__Try it__. Across the material below, how many lines hold the word "type"? Only the number should be given.

__Supplied material__.
━━━━━━━━━━━━━━━━━━━━
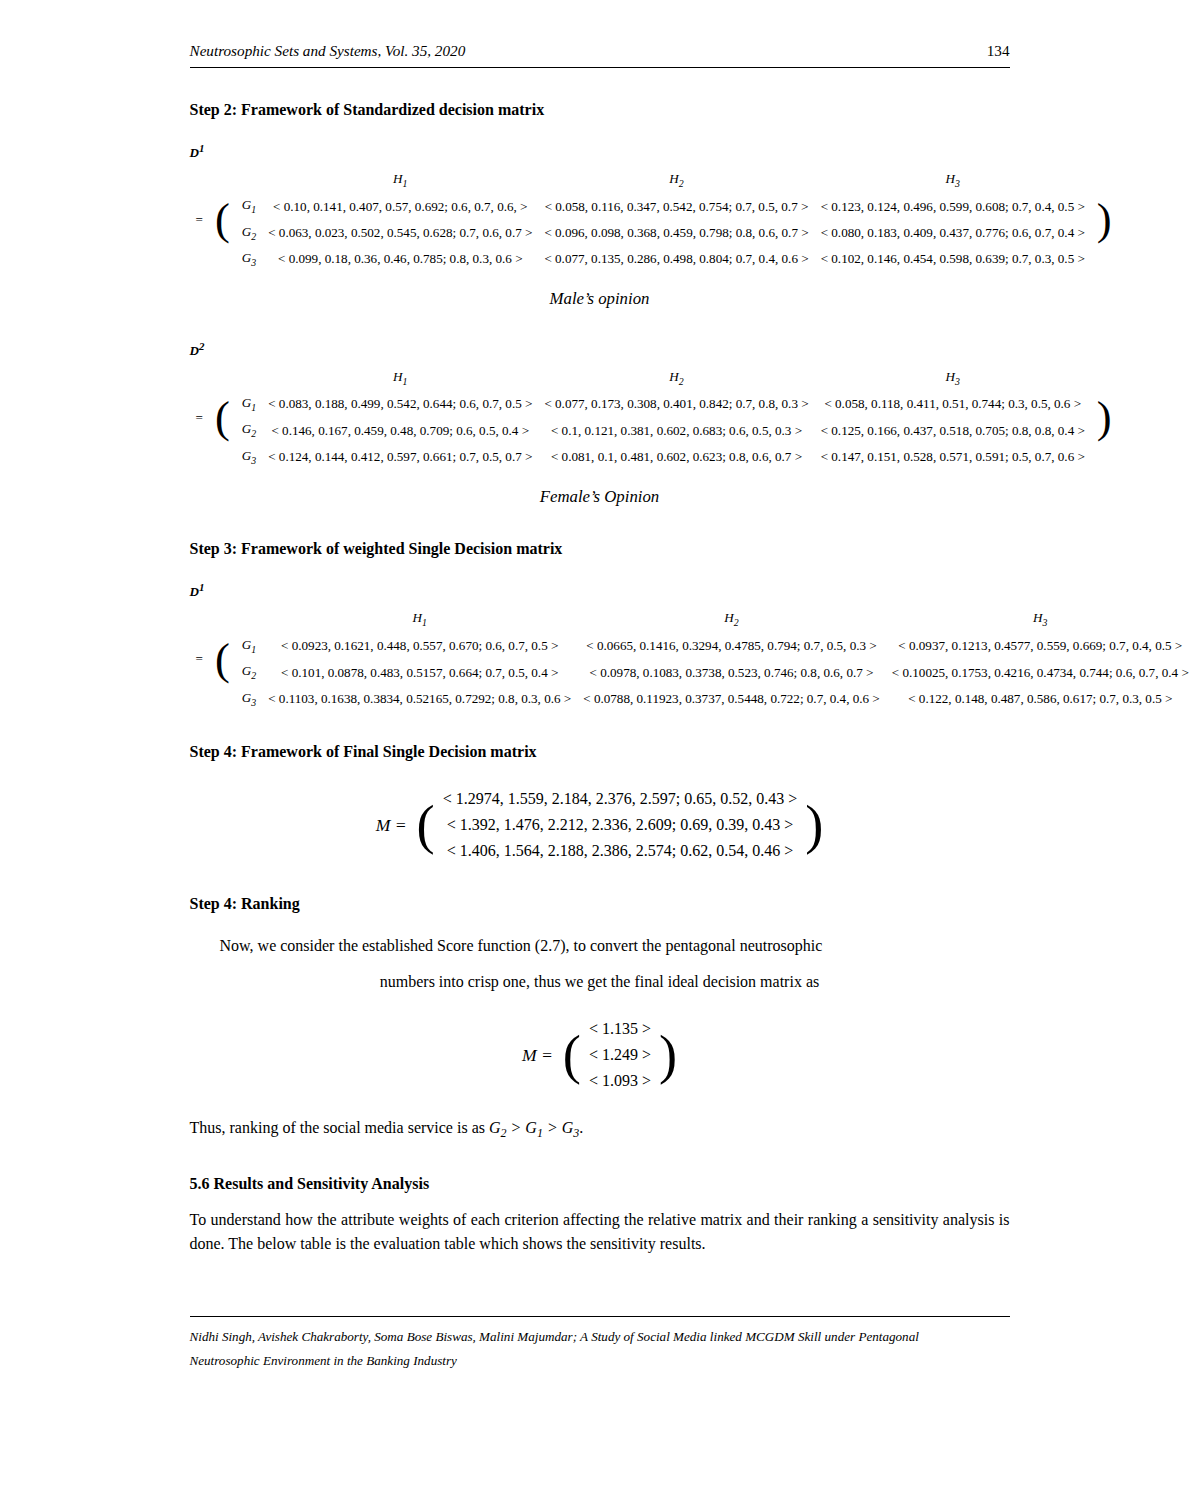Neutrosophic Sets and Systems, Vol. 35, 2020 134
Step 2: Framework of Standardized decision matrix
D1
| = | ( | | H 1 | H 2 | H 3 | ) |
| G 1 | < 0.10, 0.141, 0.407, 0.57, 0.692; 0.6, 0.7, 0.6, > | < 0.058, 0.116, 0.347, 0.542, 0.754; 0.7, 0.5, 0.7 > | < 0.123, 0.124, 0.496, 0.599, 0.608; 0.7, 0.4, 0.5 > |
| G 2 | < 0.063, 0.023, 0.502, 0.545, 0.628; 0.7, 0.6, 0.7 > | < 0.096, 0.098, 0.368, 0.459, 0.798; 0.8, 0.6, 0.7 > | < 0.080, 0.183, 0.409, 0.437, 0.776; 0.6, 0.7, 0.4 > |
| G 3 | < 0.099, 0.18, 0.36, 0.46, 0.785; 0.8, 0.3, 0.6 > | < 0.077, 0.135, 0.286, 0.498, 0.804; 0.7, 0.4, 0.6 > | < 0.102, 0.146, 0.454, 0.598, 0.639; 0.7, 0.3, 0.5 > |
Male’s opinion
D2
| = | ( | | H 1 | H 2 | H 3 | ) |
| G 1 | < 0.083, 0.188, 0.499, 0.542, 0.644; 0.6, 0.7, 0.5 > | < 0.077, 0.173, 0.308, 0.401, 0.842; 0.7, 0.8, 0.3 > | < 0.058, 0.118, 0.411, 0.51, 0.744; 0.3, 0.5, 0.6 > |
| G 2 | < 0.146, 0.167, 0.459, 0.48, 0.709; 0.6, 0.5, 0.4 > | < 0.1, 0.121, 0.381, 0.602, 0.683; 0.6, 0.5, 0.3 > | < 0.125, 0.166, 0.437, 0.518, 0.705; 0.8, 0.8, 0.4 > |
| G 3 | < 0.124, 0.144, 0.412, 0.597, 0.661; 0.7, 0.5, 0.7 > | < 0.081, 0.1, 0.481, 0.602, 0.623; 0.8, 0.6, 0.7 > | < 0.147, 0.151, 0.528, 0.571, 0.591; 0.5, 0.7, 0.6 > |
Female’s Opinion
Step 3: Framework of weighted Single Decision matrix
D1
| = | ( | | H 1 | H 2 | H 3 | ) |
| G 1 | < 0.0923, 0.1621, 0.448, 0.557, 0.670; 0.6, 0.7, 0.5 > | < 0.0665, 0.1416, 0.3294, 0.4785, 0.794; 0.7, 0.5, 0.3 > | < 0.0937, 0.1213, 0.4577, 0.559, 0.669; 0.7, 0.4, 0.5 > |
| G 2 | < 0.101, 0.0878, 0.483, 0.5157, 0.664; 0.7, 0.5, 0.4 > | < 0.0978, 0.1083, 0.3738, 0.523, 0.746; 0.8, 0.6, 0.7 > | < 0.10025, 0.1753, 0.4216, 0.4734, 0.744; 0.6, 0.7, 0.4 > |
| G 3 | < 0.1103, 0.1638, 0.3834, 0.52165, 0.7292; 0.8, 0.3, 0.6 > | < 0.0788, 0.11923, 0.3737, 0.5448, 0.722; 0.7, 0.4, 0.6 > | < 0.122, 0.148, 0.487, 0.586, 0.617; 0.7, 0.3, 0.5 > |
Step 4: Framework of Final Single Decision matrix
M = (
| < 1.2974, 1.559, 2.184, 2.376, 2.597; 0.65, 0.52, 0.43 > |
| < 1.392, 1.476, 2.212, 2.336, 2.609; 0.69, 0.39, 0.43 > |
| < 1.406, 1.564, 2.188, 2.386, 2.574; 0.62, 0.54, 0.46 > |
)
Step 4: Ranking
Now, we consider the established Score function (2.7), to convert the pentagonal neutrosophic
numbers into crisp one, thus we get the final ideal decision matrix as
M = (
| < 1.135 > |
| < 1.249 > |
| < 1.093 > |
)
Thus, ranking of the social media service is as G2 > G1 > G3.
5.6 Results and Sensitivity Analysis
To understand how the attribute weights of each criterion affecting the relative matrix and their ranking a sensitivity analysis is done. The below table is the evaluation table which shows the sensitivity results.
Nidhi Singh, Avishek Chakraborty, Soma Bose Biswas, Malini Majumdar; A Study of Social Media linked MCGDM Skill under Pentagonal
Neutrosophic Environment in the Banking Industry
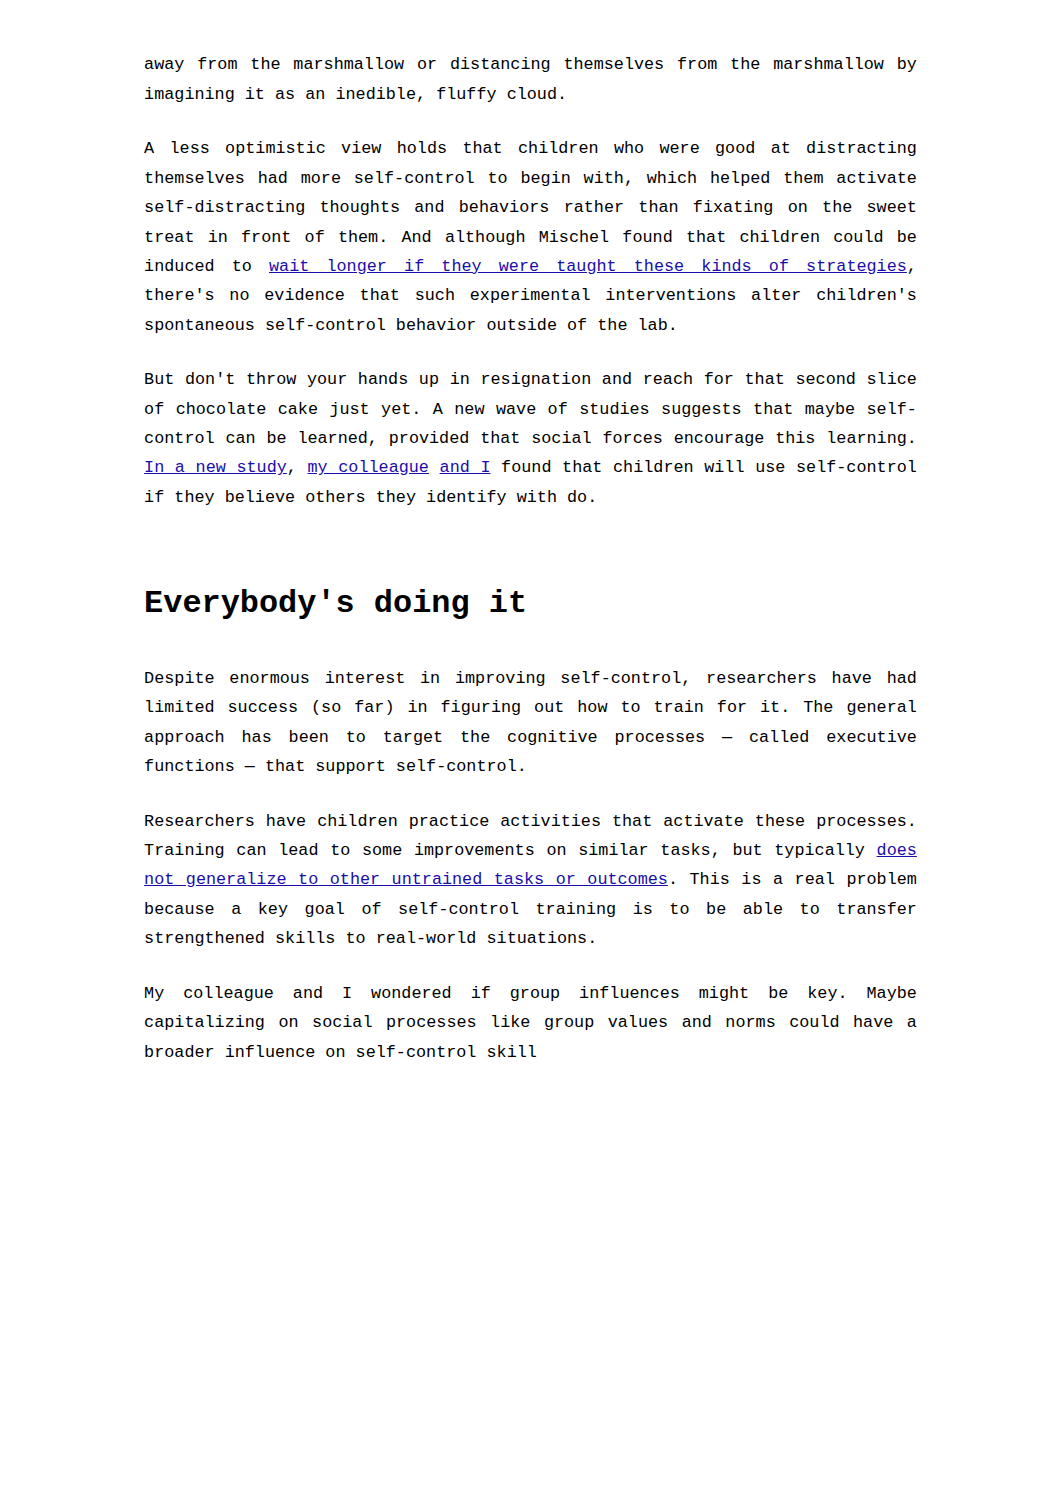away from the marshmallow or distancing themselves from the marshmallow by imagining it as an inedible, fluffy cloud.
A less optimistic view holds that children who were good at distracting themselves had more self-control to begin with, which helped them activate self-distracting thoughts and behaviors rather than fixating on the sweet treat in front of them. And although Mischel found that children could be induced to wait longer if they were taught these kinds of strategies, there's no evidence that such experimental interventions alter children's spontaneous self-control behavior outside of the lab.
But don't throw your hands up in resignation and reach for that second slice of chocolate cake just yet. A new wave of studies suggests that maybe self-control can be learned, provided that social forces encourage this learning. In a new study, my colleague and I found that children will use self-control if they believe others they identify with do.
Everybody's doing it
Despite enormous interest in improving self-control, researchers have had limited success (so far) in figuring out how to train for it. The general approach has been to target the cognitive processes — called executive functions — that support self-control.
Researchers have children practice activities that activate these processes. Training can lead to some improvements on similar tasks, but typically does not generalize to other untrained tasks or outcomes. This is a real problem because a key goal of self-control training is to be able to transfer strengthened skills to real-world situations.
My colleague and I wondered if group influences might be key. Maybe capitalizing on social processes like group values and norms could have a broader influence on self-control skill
━━━━━━━━━━━━━━━━━━━━
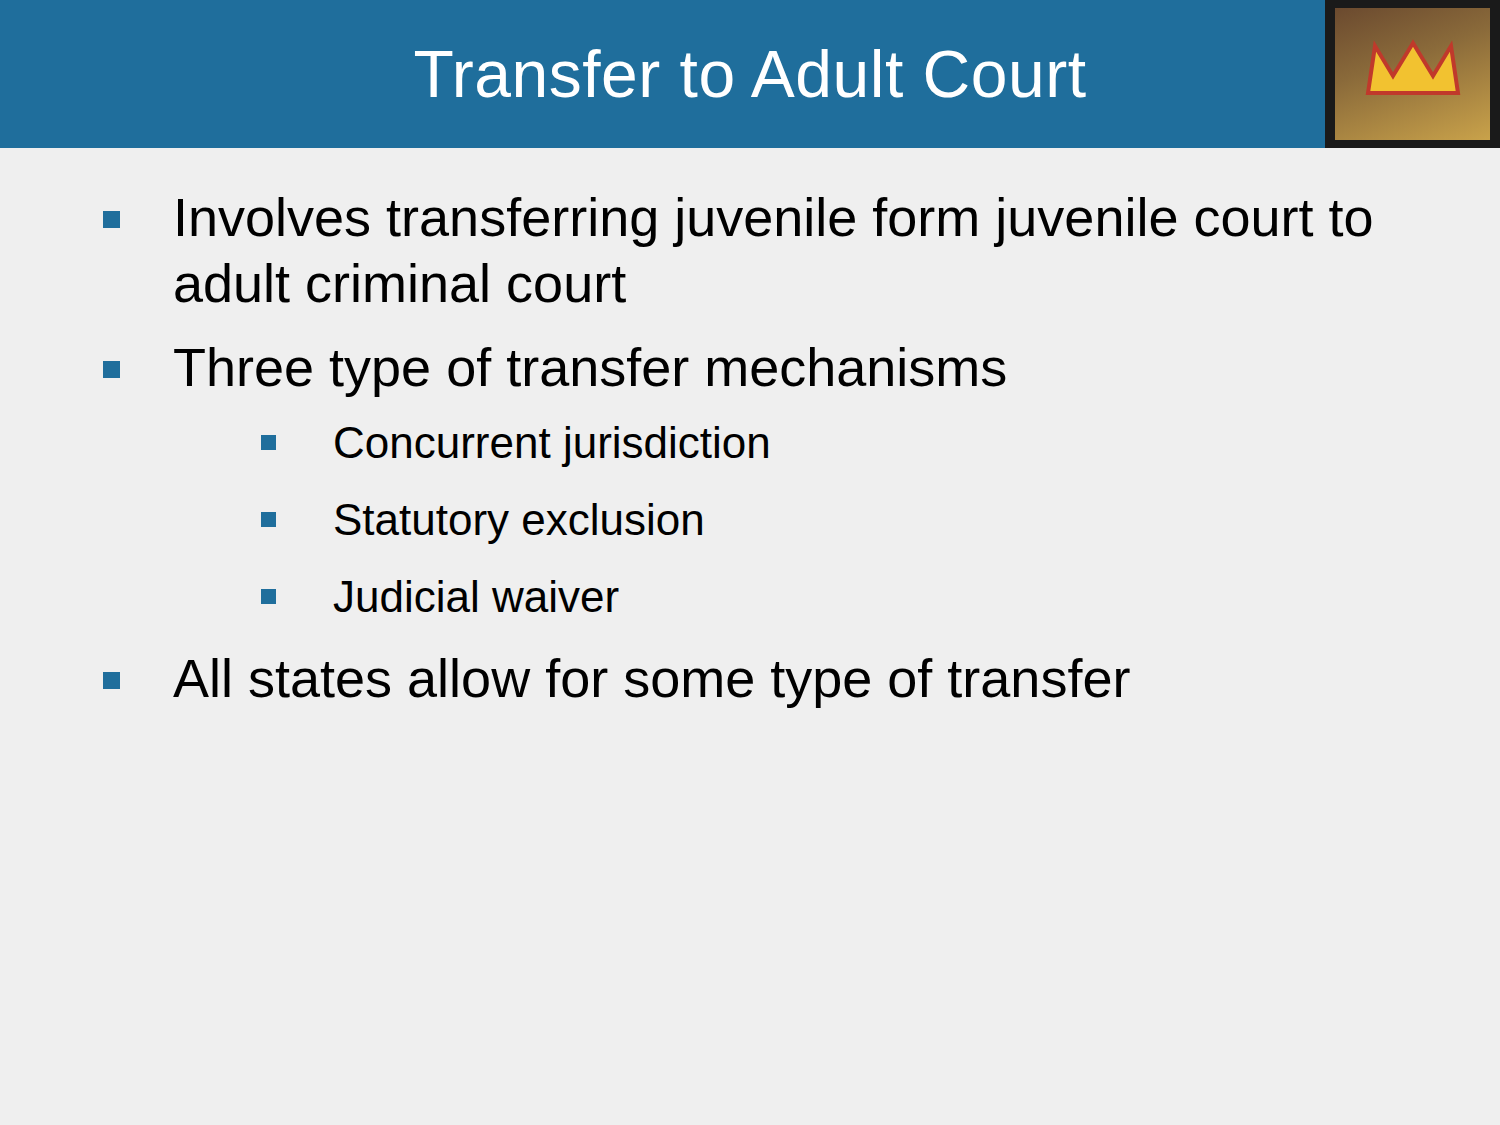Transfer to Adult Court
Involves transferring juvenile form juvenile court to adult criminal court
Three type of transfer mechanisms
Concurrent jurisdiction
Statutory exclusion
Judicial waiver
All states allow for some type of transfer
━━━━━━━━━━━━━━━━━━━━
__Solution for this exercise__. 2